QALAAT JAABAR, Syria: An ancient lake-side fortress once used by jihadists to launch attacks is slowly regaining its status as a key cultural destination, attracting visitors from across war-torn Syria.
Families posed for pictures under the hot June sun, some perched on an ancient brick wall overlooking the banks of Lake Assad, a man-made reservoir in northern Syria’s Raqa province.
Abdullah al-Jaber was visiting Qalaat Jaabar with his children for the first time even though they live less than an hour away by car.
He said he would often show them photographs of his childhood trips to the citadel in the hope that they would one day visit it together.
“Their dream was to see Qalaat Jaabar,” the 41-year-old said with a smile.
“Today I brought them here to see it.”
The Islamic-era landmark has attracted a growing number of visitors since the start of summer as security has improved in recent years.
The historic fortified site dates back to the Seljuk and Mamluk periods and is considered one of Syria’s most preeminent fortresses.
The castle became an island when Lake Assad was formed in 1974 by the completion of the Tabqa dam on the Euphrates River.
Qalaat Jaabar is connected to the mainland by a thin causeway.

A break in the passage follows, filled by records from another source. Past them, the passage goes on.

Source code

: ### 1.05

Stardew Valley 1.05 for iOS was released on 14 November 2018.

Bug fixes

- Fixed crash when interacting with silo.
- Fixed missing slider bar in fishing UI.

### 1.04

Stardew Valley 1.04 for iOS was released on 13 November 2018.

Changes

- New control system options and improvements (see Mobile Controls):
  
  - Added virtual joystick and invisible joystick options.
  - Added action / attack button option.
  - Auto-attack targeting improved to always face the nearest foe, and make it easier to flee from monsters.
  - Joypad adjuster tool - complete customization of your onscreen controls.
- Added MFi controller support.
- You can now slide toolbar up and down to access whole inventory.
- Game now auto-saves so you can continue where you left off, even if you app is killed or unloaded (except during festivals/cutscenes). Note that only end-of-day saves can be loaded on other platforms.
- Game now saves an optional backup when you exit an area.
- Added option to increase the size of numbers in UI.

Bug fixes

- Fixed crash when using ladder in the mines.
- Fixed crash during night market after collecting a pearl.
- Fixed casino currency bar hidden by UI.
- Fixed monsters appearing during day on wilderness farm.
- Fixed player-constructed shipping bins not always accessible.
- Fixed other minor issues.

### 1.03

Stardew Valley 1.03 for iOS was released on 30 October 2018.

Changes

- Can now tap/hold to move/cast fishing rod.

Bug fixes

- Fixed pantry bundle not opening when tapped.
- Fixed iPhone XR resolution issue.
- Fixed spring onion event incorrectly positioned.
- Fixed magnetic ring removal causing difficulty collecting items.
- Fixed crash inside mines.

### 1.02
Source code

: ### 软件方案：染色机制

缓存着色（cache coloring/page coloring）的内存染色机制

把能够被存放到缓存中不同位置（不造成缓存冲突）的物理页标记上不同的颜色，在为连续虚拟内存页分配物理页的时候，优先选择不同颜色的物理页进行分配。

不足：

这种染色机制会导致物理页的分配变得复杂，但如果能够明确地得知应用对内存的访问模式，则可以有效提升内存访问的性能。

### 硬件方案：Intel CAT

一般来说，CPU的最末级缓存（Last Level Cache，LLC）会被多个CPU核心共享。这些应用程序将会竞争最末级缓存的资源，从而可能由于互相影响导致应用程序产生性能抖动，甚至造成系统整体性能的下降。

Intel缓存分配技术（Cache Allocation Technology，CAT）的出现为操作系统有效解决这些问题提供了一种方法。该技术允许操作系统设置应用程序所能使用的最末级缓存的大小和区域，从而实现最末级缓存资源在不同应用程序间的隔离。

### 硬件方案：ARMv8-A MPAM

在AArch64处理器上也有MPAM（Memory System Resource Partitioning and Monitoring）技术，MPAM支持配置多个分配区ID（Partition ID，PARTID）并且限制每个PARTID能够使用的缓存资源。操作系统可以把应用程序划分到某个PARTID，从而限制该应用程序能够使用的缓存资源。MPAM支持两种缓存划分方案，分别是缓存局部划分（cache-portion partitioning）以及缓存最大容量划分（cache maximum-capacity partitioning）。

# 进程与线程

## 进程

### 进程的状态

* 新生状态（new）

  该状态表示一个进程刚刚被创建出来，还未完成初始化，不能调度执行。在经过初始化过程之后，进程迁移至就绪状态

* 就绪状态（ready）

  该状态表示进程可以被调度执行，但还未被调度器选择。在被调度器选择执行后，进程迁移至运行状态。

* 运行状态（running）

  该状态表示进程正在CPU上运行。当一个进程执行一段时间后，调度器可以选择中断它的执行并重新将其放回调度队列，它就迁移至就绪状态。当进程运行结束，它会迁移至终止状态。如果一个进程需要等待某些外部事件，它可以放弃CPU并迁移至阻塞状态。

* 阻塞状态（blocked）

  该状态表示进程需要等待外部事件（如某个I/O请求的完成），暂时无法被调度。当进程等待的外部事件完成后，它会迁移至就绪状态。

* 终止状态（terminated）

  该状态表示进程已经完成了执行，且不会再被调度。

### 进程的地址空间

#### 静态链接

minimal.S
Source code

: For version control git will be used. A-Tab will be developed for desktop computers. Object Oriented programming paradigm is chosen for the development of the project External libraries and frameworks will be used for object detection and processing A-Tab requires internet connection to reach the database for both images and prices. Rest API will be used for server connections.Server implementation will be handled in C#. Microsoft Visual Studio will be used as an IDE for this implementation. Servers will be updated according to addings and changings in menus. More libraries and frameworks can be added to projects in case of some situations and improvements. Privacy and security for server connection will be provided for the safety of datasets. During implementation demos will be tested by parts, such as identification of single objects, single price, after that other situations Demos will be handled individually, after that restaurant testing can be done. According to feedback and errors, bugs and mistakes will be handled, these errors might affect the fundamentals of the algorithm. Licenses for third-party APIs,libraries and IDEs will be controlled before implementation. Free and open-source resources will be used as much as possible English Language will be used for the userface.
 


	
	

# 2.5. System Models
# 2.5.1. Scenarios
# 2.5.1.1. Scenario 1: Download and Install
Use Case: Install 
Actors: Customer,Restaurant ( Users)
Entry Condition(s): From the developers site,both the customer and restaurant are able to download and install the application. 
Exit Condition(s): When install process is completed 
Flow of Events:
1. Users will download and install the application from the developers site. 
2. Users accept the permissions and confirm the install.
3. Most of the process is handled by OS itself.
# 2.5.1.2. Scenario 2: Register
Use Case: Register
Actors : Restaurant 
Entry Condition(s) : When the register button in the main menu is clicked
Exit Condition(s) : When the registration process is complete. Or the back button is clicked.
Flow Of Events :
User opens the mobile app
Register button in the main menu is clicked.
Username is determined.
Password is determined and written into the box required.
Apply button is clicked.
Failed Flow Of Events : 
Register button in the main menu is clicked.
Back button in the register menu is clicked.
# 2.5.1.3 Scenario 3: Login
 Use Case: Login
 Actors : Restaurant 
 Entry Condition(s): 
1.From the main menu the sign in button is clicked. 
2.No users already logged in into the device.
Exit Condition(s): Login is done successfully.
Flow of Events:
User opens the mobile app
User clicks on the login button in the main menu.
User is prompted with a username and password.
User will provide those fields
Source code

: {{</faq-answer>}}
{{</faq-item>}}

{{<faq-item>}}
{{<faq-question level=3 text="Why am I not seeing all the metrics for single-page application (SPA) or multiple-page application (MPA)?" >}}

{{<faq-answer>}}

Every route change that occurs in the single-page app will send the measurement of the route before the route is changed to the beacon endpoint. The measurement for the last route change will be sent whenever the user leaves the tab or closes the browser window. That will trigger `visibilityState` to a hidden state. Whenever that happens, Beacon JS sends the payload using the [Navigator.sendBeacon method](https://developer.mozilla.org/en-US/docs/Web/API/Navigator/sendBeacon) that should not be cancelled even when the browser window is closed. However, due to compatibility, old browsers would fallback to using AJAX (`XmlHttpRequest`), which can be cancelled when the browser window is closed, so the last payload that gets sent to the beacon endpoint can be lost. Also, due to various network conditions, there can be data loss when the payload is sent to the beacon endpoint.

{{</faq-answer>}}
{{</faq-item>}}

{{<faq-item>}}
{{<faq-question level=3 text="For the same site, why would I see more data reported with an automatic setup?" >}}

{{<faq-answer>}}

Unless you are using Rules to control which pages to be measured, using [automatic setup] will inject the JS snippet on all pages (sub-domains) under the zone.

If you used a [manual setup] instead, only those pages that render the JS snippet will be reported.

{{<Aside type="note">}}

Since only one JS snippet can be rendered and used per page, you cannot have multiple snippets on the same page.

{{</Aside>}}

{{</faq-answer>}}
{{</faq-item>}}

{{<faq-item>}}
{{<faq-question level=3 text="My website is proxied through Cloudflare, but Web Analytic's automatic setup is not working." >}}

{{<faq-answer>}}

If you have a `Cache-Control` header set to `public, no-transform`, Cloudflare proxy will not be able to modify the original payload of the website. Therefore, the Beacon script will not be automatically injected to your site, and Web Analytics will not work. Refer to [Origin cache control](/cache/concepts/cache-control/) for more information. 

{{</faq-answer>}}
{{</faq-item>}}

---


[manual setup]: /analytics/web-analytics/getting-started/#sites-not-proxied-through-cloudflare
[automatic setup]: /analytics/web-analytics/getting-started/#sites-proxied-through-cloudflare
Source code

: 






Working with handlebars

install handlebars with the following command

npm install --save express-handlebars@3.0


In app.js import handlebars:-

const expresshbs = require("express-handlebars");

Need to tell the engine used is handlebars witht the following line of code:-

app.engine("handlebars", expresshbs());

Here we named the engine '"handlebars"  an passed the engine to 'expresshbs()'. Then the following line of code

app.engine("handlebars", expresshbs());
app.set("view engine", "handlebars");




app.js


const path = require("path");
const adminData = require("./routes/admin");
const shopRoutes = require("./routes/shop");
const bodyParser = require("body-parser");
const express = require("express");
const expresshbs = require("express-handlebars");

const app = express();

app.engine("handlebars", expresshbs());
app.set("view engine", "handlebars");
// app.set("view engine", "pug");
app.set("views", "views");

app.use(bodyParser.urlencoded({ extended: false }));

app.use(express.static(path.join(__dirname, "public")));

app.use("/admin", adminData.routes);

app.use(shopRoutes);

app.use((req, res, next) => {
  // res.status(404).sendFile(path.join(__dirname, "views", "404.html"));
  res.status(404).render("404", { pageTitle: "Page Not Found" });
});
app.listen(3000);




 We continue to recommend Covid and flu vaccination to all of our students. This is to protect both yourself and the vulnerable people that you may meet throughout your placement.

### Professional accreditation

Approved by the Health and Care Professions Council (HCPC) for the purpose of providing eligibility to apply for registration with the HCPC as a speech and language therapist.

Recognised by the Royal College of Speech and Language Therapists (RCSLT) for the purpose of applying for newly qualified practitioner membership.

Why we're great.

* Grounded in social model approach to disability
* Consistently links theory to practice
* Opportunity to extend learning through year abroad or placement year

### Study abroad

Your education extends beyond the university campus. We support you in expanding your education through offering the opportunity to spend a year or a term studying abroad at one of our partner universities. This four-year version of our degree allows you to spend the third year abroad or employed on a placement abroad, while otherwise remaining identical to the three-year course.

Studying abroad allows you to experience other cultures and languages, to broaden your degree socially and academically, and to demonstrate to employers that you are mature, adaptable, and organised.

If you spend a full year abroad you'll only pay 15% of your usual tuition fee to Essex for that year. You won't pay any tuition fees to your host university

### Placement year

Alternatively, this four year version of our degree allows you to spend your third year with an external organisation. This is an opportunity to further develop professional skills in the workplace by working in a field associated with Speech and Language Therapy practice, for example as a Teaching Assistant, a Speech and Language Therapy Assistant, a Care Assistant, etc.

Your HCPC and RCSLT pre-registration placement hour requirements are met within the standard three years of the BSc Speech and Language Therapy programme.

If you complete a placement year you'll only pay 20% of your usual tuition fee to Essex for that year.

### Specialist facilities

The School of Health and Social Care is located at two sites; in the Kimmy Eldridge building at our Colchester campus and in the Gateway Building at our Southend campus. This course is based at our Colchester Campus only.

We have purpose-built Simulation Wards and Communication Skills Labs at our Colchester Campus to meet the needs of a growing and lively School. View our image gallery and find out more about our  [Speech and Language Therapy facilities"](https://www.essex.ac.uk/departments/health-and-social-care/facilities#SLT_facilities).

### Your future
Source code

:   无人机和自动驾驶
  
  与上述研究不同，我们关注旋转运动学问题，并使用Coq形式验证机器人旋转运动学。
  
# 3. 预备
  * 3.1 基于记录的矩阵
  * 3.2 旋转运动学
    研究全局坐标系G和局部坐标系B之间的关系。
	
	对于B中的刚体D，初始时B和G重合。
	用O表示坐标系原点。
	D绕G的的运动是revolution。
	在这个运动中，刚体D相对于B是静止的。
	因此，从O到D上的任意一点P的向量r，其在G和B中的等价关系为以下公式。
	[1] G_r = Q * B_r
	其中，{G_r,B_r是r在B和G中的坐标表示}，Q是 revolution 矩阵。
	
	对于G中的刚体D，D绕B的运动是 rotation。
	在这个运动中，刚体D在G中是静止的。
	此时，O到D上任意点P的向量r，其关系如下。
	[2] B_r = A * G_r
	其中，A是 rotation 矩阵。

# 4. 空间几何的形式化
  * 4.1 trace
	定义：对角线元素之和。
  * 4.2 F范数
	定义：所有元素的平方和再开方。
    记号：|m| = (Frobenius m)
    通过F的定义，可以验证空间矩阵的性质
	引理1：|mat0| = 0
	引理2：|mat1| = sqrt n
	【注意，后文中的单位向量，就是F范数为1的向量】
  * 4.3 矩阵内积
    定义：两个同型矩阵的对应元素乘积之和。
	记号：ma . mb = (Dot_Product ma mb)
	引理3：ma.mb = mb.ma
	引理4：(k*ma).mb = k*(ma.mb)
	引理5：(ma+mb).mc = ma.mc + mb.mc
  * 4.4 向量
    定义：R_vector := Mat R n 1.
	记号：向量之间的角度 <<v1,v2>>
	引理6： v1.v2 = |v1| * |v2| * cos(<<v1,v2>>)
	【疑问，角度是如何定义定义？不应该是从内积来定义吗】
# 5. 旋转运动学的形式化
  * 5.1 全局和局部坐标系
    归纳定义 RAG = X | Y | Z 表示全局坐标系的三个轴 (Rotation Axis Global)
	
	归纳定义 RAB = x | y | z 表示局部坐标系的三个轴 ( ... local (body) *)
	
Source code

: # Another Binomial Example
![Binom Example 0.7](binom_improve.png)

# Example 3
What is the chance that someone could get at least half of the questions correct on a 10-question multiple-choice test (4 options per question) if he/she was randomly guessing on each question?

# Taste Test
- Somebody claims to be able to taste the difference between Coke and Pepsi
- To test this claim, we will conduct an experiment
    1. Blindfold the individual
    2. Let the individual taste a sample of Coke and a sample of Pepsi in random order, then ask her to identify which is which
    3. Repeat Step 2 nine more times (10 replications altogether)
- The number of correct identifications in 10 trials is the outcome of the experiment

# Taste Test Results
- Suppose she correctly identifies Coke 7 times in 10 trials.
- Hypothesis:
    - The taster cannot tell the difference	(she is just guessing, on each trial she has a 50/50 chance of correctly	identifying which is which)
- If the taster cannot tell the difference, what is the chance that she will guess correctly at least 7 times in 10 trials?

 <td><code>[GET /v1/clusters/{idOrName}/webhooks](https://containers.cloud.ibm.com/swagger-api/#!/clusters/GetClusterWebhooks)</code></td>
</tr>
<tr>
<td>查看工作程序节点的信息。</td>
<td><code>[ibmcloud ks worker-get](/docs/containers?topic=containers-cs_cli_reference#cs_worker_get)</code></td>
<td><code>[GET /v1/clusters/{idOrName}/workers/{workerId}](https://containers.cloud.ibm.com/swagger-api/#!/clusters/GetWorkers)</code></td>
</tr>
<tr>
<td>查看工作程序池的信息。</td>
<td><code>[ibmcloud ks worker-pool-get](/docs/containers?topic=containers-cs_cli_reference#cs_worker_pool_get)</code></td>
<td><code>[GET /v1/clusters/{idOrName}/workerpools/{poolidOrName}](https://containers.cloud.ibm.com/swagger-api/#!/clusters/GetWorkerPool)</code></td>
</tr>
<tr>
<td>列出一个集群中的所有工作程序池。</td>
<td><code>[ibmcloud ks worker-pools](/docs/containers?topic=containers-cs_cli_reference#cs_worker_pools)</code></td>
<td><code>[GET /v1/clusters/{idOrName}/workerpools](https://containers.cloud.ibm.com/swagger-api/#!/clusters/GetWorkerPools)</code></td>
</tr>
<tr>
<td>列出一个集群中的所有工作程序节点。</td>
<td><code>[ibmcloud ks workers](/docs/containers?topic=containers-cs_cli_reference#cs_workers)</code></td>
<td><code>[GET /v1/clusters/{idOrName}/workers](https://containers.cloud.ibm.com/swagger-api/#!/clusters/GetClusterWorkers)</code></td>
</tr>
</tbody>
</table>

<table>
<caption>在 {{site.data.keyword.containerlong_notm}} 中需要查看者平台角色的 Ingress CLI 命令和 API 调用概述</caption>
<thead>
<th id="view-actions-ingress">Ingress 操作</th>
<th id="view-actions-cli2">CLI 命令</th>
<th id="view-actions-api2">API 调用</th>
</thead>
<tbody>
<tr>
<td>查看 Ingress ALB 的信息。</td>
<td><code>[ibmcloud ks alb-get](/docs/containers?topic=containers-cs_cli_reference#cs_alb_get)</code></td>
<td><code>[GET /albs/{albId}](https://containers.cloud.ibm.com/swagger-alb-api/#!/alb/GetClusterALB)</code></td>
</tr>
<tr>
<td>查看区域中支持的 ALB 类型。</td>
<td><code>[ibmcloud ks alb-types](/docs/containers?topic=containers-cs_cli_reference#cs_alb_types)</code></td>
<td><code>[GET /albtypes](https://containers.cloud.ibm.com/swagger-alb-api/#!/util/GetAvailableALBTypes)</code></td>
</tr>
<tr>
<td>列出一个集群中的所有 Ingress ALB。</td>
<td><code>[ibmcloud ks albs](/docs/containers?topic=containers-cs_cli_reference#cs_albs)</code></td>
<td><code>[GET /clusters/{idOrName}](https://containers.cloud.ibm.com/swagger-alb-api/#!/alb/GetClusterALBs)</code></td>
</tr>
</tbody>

It has 35 bridges and a mosque and it used to shelter a museum with dozens of artifacts, but that was ransacked by the Islamic State group.
Boat rides and picnics
The site lies around 50 kilometers from Raqa city, once the de facto Syrian capital of IS’s self-proclaimed caliphate.
In 2017, US-backed Kurdish fighters retook the fortress from the jihadists, who had ruled over the area since 2014.
The hilltop citadel, which overlooked IS’ largest Syrian prison, was a strategic spot the group used to launch attacks and monitor movements around the detention facility.
On the outskirts of the citadel, IS “dug up trenches to train child soldiers,” said Raqa resident Mohammad, 45, who asked to use a pseudonym due to security concerns.
“Residents were banned from visiting because it was a military area… but now it is recovering,” he said.
Boat rides and picnics on Lake Assad’s sandy shores have also helped turn the citadel back into a popular destination for families.
Outside the towering walls, young men laid a fruit spread and smoked hookah pipes in the shade, as loud Arabic music blasted around them.
Radwan Kahawati said he came all the way from the coastal city of Latakia, a five-hour drive by car, to visit Qalaat Jaabar with his family.
“We came here for tourism and for a change of scene,” he said.
“My daughter told me: ‘take us to Jaabar,’ because she learnt about it at school.”